Violence and lawlessness in Iraq is “dismantling” the country’s higher education system and creating a climate of terror on campuses, according to Iraqi professors who attended the Middle East Studies Association’s conference Sunday.
“The students are disappointed in America and they say it now openly, even on the television: ‘Bring back Saddam and we will apologize and he will restore order to the country,’” said Dr. Saad Jawad, professor of political science at Baghdad University.
The professors spoke on one of dozens of panels throughout the three-day conference, which featured Middle East scholars from the United States and around the world.
Speaking to a crowded conference room, the Iraqi professors’ bleak picture of a life under siege brought some in the audience to tears. Since the U.S. invasion in 2003, they said, thousands of Iraqi professors have fled the country. More than 200 have been assassinated and the rest live in fear of saying anything that might offend any number of groups, all suspected of murder and mayhem in Iraq. When asked who was behind the killings, the professors’ list was long: Sunnis, Shias, radical Islamists, Americans, Iranians, Israelis, Kuwaitis.
“The problems in Iraq are bigger than I can express,” said Dr. Taher Al Bakaa, the former minister of higher education in Iraq, now a visiting scholar at Harvard University. Hundreds of scholars have applied to come to the United States, but only a small percentage are accepted, according to the Scholars at Risk Network, a group that helps threatened professors.
Conference organizer Dr. Dina Rizk Khoury, associate professor of history and international affairs at George Washington University, says the panel was one of the weekend’s most critical. Talking about Baghdad University, she calls the situation in Iraq a “systematic attempt to dismantle what was once the premier institute of higher education in the Arab world.” Khoury says academic freedom in the country has fallen victim to anarchy.
Jawad, who had arrived in Boston three days earlier, said his classes are cancelled so frequently, he has taught only twice since the semester began in October. When not working, he rarely leaves his house. He said a death threat posted on his office door makes him afraid to go outside with his family in case an attempt is made on his life. Earlier in the month, his colleague, Jassim al-Asadi, dean of administration and economics at Baghdad University, was gunned down with his family in their car. Many of Jawad’s students have had relatives and friends killed, including one young male doctoral student whose father was gunned down in his doorway.
“Nobody knows the reason,” Jawad said. “I am depressed.”
Despite widespread reports of a brewing sectarian war between Shias and Sunnis, Jawad says students on campus are growing tired of the religious radicals and beginning to protest against them.
The professors put some of the blame on the radicals, but directed most of their ire towards the failed U.S. occupation.
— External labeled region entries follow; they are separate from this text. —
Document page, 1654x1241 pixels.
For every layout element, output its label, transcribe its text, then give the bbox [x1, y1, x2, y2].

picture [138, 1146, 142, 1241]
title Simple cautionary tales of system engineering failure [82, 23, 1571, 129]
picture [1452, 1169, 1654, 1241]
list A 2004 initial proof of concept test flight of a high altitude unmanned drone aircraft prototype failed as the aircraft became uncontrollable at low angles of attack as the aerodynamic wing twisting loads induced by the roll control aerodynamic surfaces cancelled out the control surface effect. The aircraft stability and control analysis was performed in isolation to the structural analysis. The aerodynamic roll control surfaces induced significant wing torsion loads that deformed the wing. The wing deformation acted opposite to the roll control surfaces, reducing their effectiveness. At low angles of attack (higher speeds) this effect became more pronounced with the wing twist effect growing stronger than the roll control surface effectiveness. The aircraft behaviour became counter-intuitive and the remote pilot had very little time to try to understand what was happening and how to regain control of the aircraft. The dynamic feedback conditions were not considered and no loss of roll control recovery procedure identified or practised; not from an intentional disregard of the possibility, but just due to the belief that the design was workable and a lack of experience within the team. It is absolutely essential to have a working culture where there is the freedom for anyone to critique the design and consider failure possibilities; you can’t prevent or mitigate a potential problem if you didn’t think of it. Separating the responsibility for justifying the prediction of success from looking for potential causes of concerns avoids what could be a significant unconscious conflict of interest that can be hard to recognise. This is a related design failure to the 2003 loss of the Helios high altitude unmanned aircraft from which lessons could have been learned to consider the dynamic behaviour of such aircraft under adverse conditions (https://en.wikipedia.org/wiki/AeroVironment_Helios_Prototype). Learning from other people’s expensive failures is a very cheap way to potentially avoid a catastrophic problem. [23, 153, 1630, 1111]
Bakaa, who was also president of Iraq’s second largest university, Al Mustansiriyah University, from 2003 to 2004, said he had received almost no additional funding for academic life since the occupation. Buildings destroyed during the first Gulf War were rebuilt in two months under Saddam’s regime, yet the Americans have repaired nothing, he said. When professors are threatened or killed, there is never any investigation.
“Iraqi professors are being killed by everyone, and nobody has told us if any killers have been caught. Nothing has been done,” Jawad said. “One U.S. soldier was kidnapped and Baghdad is on full alert, but the killing of an Iraqi professor? Nothing happens.”
The professors said the problems began with attacks against scientists suspected of doing “weapons of mass destruction” research. Later, professors who had joined Saddam’s Baath Party were targeted. Now, roaming mafia groups have joined in and are kidnapping professors for ransom.
“We can see bodies mutilated and killed floating in our beautiful Tigris. The sparrows have fled and the doves are dead and the campuses are ruled by a forest of turbans,” said Dr. Abdul Sattar Jawad, professor of literature and journalism, who is now at Duke University.
“Why don’t the clerics issue a fatwa asking the Iraqis to lay down their arms?” he asked. “We are teetering on the brink of the abyss. So please pull us back.”